Milletler mücâdelesinde irili ufaklı her milletin kendisine göre gerçekleştirmek istediği hayâlleri ve emelleri vardır. Çinlilerin Doğu Türkistan’ı, Hindlilerin de Keşmir’i yutma istekleri; Rusların “Çar Deli Petro”dan kalma Akdeniz gibi sıcak denizlere inme, Boğazlara hâkim olma (Panislavizm); Yunanlıların “megola idea” dedikleri İstanbul’u ve Anadolu’yu alma; Ermenilerin büyük Ermenistan; Bulgarların ve Sırpların büyük Bulgaristan ve Sırbistan (Rusya ile Slav Birliği); İtalyanların Eski Roma’yı ihya gayreti; Yahudilerin dünya ticâretini elde etme ve “arzı mevud” (vadedilmiş topraklar) denilen Filistin, Ortadoğu ve Anadolu’ya sahip olma; İranlıların Pers imparatorluğunu canlandırma ve mezhebî yönden Anadolu’da Şah İsmail’in ideallerine ulaşma; Fransızların, İngilizlerin ve Amerikalıların dünya imparatorluğu kurma; Almanların bütün insanlığı kendilerine hizmet ettirme isteği gibi bir takım emelleri ve hayâlleri vardır. Birinci ve İkinci cihân harplerinin çıkışının arkasında yatan taârihî sebepler; üstün ırk nazariyeleri ve ırkçılık hareketleridir.

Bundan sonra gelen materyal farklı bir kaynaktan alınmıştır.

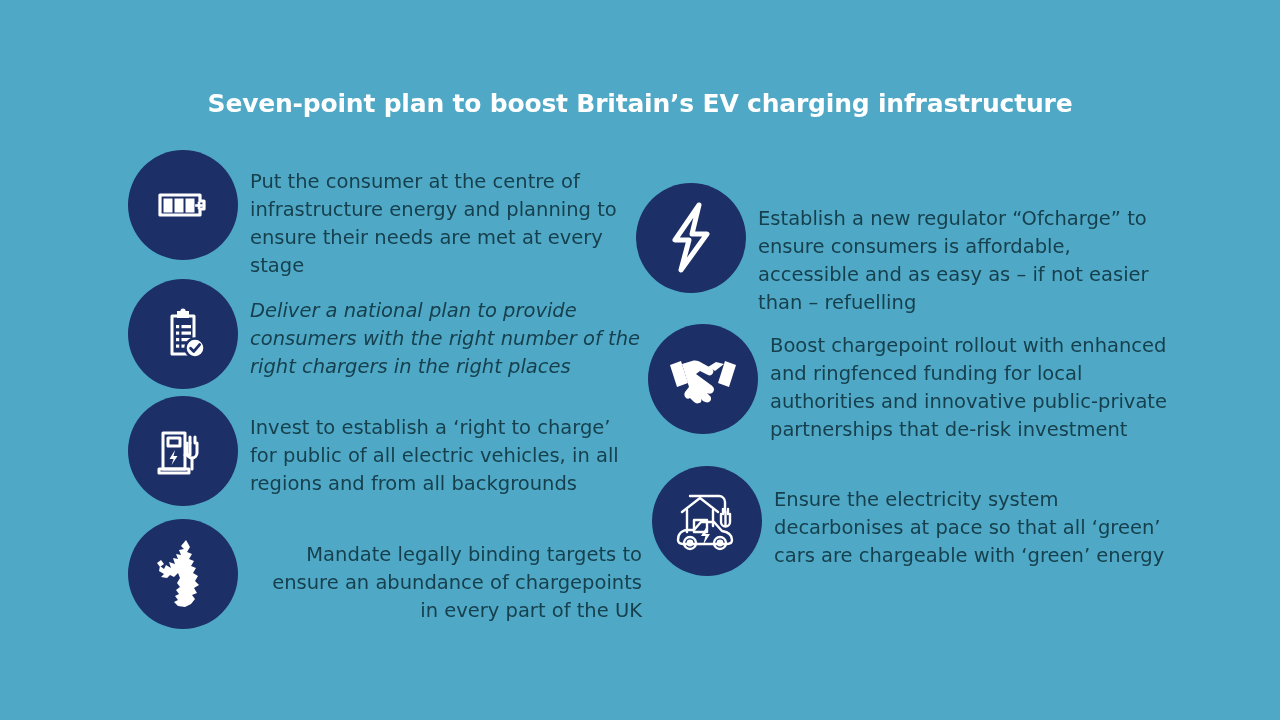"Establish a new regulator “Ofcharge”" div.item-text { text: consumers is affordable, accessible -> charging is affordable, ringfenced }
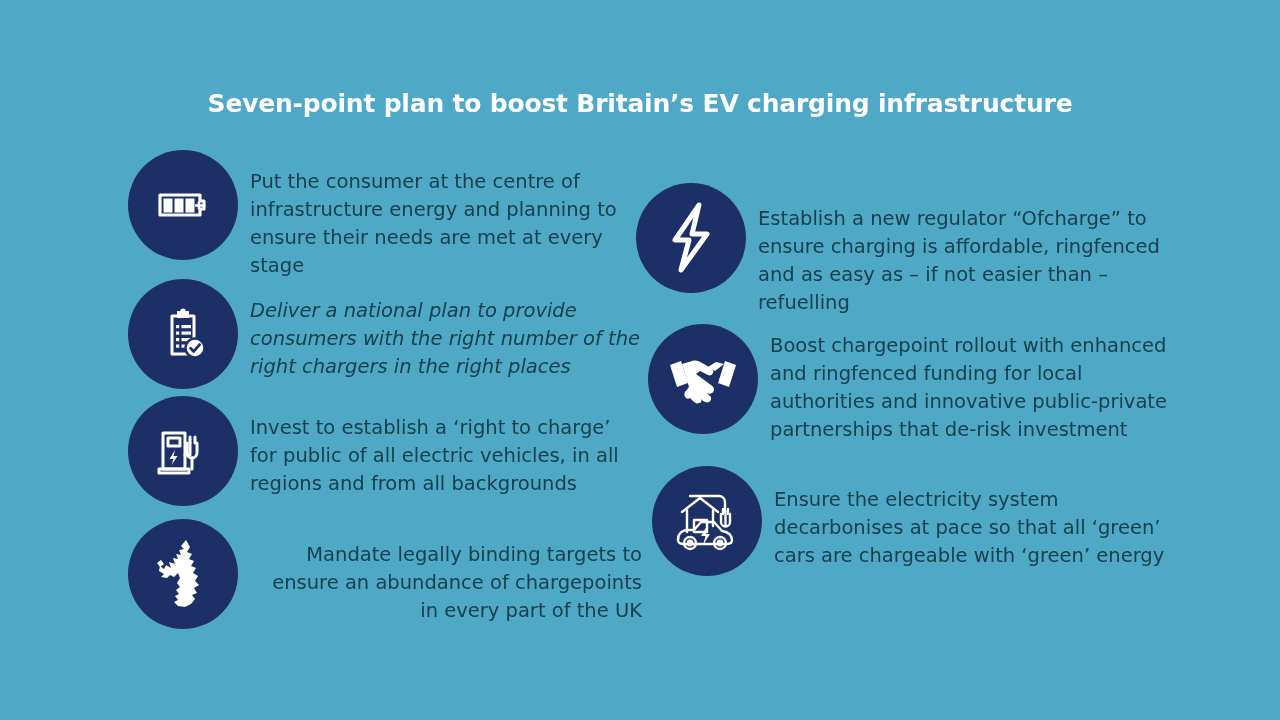"Invest to establish a ‘right" div.item-text { text: public of all electric vehicles -> drivers of all electric establish }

Esâsında Batı medeniyeti saldırgan bir medeniyettir ve milyonlarca insanın kan ve gözyaşı üzerine kurulmuştur. Bu medeniyet, dinî ve siyâsî yönden yukarıda ifâde edilen emperyalist emellerine ve hayâllerine ulaşmak ve kendi nizâmına hizmet ettirmek için şu veya bu ad altında bir takım birlikler, müessese, kurum ve kuruluşlar kurmuş ve halen de kurmaktadır. Dün olduğu gibi bugün de öteden beri gizliden veya açıktan Türkiye’ye karşı hasmâne tutum ve davranışları ile envâri çeşit çevirme ve çevreleme hareketleri halen daha sürüp gitmektedir.
Büyük Türk Milleti’nden başka, yukarıda adı geçen devlet, millet ve toplulukların insana bakış açıları ile târihi sicilleri bozuk ve sakattır. Her biri bir “emperyal” hayâl peşinde koşan bu topluluklar; “acımasız sömürgeci” bir zihniyet yapısına sahiptirler. Beşerîyetin büyük ekseriyeti hem bunların, hem de Türk Milleti’nin şanlı ve şerefli geçmişini çok iyi bilmektedir. Târih boyunca mazlûmun ve zulme uğrayanların sığınağı, şefkat ve merhamet kaynağı yüce Türk Milleti olmuştur. Nitekim, Türk Milleti’nin târihi mâzîsi, lekesiz, gölgesiz bir adalet anlayışına sahiptir.
Hâl böyle iken, Batılılar tarafından tezgâhlanan ihânet plân ve projelerinin merkezinde Türkiye ve Türklük vardır ve dikkat edilirse, irili-ufaklı bütün güç merkezlerinin direkt veya endirekt olarak hedef aldıkları ülke Türkiye ile beraber uzun vadede bütün Türk Dünyası’dır.
Bütün bu gayretler karşısında Türk Milleti’nin de dünden-bugüne ve yarına dâir hedeflerinin olması gayet normal, olmaması ise anormaldir. Bu da ancak “Türk Cihân Hâkimiyeti Mefkûresi Tarihi”nin “Tarih ve Mefkûre” aynasından görülebilir ve kavranabilir.